Write down, unchanged, the entries from the first line through the line holding "4. Tổng số cổ". Include no other line.
↓↓↓
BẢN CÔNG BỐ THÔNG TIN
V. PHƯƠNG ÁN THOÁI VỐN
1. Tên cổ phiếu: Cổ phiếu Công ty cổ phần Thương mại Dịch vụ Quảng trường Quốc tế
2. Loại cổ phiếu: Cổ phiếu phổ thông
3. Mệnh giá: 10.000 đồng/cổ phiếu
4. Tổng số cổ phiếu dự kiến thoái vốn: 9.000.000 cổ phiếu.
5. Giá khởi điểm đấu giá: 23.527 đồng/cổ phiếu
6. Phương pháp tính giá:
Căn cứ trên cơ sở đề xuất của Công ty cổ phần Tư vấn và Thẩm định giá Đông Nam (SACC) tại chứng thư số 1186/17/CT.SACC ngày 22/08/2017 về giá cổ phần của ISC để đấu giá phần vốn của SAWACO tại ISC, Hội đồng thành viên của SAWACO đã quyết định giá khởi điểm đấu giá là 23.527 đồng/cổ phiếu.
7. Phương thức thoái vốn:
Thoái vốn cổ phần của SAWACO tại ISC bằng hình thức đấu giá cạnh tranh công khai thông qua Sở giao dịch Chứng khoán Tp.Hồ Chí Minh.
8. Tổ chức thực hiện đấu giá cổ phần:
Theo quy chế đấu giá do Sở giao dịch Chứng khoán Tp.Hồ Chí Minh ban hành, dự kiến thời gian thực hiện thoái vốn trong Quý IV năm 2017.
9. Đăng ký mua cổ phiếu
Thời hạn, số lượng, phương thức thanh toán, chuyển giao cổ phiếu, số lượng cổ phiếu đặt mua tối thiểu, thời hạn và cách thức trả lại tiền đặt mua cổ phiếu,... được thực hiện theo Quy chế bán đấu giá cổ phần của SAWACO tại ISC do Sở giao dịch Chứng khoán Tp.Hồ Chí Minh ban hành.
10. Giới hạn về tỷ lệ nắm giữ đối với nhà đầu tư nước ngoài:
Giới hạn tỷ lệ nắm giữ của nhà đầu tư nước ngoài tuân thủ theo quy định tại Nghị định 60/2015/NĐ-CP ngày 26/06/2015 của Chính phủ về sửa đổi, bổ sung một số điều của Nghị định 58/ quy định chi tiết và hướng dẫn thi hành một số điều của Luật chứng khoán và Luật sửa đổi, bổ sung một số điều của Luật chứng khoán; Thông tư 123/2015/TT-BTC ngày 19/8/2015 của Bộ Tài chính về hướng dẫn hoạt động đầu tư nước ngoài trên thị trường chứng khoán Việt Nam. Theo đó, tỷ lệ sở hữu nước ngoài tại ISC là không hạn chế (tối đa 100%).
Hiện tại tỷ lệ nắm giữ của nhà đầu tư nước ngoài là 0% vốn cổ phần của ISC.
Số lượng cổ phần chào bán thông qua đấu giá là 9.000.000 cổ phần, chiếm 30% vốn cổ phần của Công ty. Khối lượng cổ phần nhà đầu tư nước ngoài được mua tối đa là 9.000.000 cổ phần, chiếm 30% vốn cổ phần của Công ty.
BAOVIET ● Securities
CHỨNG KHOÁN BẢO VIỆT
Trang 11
↑↑↑
Response below -
BẢN CÔNG BỐ THÔNG TIN
V. PHƯƠNG ÁN THOÁI VỐN
1. Tên cổ phiếu: Cổ phiếu Công ty cổ phần Thương mại Dịch vụ Quảng trường Quốc tế
2. Loại cổ phiếu: Cổ phiếu phổ thông
3. Mệnh giá: 10.000 đồng/cổ phiếu
4. Tổng số cổ phiếu dự kiến thoái vốn: 9.000.000 cổ phiếu.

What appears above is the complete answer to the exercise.